> [TEXT FOR ANALYSIS]:
= = = = =
Skip to main content
analysis

On today’s Breakouts report, there are 37 stocks on the positive breakouts list (displaying with positive price momentum), and six stocks are on the negative breakouts list (with negative price momentum).

Discussed today is a stock that appears on the positive breakouts list - Hardwoods Distribution Inc. (HDI-T), a distributor of hardwood lumber and building products. This stock is a way for investors to play the strong U.S. housing market. Last week, the share price rallied to a record high on high volume. The positive price momentum remains intact. The stock has a unanimous buy call from five analysts.

A brief outline is provided below that may serve as a springboard for further fundamental research when conducting your own due diligence.

The company

Langley, B.C.-based HDI is a distributor of hardwood lumber and building products used in the residential, repair and remodel, and commercial construction markets. Management estimates that approximately 50 per cent of its products serves the residential construction market (new construction as well as repair and renovation). The other major market that HDI supplies is the commercial construction sector. The company is a market leader with 73 distribution centers located across North America as at March 11.
= = = = =
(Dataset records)

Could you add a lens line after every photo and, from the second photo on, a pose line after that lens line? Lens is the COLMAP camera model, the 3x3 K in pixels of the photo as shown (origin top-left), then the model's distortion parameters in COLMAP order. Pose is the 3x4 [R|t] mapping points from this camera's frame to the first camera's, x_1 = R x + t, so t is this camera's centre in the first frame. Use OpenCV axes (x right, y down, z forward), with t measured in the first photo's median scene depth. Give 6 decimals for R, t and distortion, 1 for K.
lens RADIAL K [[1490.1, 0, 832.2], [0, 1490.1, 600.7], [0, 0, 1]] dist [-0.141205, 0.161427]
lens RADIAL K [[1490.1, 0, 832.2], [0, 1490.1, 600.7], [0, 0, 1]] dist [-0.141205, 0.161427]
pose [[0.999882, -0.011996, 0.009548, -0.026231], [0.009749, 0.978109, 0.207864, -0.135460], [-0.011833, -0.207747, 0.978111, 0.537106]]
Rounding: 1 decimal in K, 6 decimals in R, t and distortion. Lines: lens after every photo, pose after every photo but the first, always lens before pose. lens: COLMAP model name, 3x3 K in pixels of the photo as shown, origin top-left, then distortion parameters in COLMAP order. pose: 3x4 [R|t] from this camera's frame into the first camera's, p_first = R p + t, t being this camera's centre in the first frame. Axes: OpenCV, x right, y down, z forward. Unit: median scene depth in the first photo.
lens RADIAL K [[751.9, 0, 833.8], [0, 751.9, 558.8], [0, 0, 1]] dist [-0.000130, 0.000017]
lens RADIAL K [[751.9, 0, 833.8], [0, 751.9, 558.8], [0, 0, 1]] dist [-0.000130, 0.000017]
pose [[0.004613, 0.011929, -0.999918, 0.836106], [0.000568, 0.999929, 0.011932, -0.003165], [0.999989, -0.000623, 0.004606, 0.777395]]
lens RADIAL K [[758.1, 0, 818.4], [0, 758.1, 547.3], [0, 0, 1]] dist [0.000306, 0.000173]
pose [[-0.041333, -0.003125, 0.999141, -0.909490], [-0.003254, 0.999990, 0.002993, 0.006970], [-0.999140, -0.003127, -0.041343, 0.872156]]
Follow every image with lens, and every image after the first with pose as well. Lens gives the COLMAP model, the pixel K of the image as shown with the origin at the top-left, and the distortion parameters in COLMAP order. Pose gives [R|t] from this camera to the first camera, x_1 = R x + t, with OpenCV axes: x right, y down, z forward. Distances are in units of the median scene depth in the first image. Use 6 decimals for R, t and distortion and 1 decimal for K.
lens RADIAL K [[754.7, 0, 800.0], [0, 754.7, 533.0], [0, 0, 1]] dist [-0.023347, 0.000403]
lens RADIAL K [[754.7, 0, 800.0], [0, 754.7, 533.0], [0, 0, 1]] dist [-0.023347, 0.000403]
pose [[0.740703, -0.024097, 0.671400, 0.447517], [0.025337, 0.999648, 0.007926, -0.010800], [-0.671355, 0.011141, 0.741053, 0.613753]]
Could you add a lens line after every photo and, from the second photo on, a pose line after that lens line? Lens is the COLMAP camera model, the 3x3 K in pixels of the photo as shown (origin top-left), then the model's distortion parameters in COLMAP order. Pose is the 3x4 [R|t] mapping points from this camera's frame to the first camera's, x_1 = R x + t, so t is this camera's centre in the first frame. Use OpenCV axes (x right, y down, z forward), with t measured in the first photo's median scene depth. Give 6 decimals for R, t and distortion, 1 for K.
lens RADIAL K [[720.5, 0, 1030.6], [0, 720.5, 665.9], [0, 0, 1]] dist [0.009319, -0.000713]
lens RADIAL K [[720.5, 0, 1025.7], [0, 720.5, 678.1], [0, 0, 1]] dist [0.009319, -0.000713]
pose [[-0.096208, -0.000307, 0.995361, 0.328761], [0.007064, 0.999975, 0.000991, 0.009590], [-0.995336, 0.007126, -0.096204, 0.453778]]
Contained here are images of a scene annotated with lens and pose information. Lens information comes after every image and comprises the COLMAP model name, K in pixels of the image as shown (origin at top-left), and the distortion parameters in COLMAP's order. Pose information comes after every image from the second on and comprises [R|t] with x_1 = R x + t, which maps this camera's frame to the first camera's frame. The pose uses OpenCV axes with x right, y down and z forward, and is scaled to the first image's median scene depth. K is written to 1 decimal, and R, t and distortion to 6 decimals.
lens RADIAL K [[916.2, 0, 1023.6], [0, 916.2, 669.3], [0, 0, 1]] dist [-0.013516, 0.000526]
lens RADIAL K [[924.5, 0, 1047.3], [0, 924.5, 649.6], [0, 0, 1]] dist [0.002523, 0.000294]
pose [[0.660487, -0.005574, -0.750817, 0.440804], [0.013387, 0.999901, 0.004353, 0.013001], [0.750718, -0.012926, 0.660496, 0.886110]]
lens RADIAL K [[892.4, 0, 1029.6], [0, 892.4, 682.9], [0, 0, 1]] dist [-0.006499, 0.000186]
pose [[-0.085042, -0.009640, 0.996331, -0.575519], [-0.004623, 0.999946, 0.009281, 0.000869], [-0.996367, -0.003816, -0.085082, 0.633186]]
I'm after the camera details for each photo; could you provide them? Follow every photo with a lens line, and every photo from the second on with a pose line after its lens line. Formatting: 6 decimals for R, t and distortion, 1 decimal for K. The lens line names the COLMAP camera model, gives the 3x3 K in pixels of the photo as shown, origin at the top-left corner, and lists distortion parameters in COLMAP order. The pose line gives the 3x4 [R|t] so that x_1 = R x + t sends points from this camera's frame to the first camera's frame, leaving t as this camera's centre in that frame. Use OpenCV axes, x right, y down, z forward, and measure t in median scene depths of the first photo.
= = = = =
> [THE PROBLEM]: From the Hardwoods Distribution stock report, reproduce the passage starting with "On today’s Breakouts" and going on through "negative price momentum).".

> [YOUR SOLUTION]:
On today’s Breakouts report, there are 37 stocks on the positive breakouts list (displaying with positive price momentum), and six stocks are on the negative breakouts list (with negative price momentum).